Le ministre de la Santé publique, Manaouda Malachie, veut prendre le taureau par les cornes et en finir avec le phénomène des "médicaments de la rue" au Cameroun.
Cette semaine, le responsable gouvernemental s'est personnellement rendu dans certains points de vente illicite à Yaoundé, la capitale, afin de discuter avec ces commerçants informels.
Il s'agissait là d'une démarche de sensibilisation en prélude d'une campagne de répression, leur a-t-il fait savoir, aussi pédagogiquement que fermement.
«La loi N°90/035 du 10 août 1990 en son article 53 stipule que tout délit, étalage ou distribution de médicaments est interdit sur la voie publique, dans les foires et marchés à toute personne même titulaire du diplôme de pharmacien», a-t-il notamment déclaré.
Par conséquent, Manaouda Malachie tient à attirer l’attention de ceux qui exercent cette activité illégale à travers des étals, des kiosques, des pro-pharmacies ou même des magasins de stockages illégaux, qu’ils sont passibles de poursuites judiciaires, conformément à la législation en vigueur, a-t-il indiqué, dans un communiqué publié juste avant la mise en place de cette campagne de sensibilisation.
Lire aussi : Faux médicaments: ces «remèdes» qui font mal à l’Afrique
Par ailleurs, le ministre annonce l’opérationnalisation, aussi bien au niveau central que de chaque région, d’une Brigade chargée spécialement de sillonner les villes et localités du pays, en vue de procéder, avec l’appui d’autres administrations concernées, à la saisie et destruction systématique de ces médicaments et produits.
Faux médicaments
Une campagne donc pour lutter contre ce phénomène tenace. Une de plus. Sera-t-elle plus efficace que les précédentes opérations coups de poing? Difficile de le dire, car faute notamment de ressources humaines et financières pour mener cette lutte et de communication suffisante, il faut avouer que les vendeurs de rue de médicaments n'ont pas été, jusqu'ici, véritablement inquiétés par les pouvoirs publiques.
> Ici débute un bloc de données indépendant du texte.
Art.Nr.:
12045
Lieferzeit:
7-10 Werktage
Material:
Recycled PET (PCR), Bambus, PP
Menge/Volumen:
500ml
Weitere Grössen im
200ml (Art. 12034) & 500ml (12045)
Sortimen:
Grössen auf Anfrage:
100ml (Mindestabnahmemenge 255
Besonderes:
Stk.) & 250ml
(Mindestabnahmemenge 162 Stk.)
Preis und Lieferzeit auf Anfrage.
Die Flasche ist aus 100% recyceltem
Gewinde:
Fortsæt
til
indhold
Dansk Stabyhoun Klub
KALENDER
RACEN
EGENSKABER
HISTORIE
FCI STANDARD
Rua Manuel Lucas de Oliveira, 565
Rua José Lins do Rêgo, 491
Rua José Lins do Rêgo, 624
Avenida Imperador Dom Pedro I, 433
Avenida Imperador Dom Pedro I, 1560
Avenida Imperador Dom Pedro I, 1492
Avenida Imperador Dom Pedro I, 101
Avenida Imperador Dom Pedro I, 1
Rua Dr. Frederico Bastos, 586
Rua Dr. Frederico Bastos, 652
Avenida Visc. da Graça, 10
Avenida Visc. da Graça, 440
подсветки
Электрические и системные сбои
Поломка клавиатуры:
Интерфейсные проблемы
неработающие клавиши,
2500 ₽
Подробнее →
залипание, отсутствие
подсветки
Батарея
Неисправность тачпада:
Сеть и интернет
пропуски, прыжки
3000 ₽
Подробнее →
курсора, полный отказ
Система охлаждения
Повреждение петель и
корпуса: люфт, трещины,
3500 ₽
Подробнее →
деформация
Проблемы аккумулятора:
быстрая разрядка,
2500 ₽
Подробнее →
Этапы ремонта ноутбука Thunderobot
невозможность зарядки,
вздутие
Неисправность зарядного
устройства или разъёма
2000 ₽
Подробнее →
Pourtant, les dangers encourus par les populations victimes de ce phénomène répréhensible, et les conséquences néfastes des médicaments de la rue sur la santé ainsi que sur l’économie camerounaise, sont évidentes.
Lire aussi : Cameroun: le décès d’une fillette de 8 mois relance le problème de trafic de médicaments
Selon une étude de l’Ordre national des pharmaciens du Cameroun (ONPC), les médicaments de rue regroupent les produits contrefaits, des faux médicaments et des médicaments à l’origine de bonne fabrication mais sortis du circuit normal de distribution.
Aussi, les complicités de certains distributeurs de médicaments avec ces réseaux illicites sont-elles évidentes. Selon l’ONPC, «de nombreux personnels relevant du domaine de la santé, aussi bien des pharmaciens, des délégués médicaux, des médecins prescripteurs, de laboratoires et des sociétés chargées de la distribution des médicaments ont une responsabilité dans ce commerce illicite».
Par ailleurs, le recours à ces pseudos-médecins de rue, sans formation, est également fortement ancré dans les habitudes de nombre de consommateurs, pouvoir d'achat oblige, les pharmacies classiques étant considérées comme trop onéreuses, surtout que les "vendeurs de rue" ont entre-temps élargi leurs palettes de produits.
Lire aussi : Cameroun: l'Etat va fabriquer localement tous ses médicaments essentiels
Parmi les médicaments contrefaits les plus vendus figurent notamment les antipaludiques, les anti-inflammatoires, les analgésiques, les antibiotiques et les vitamines.
«Ce circuit illicite représente un peu plus de 25% du marché du médicament national, alors que 40% des "médicaments de la rue" proviennent de la contrebande», selon l'ordre des pharmaciens camerounais.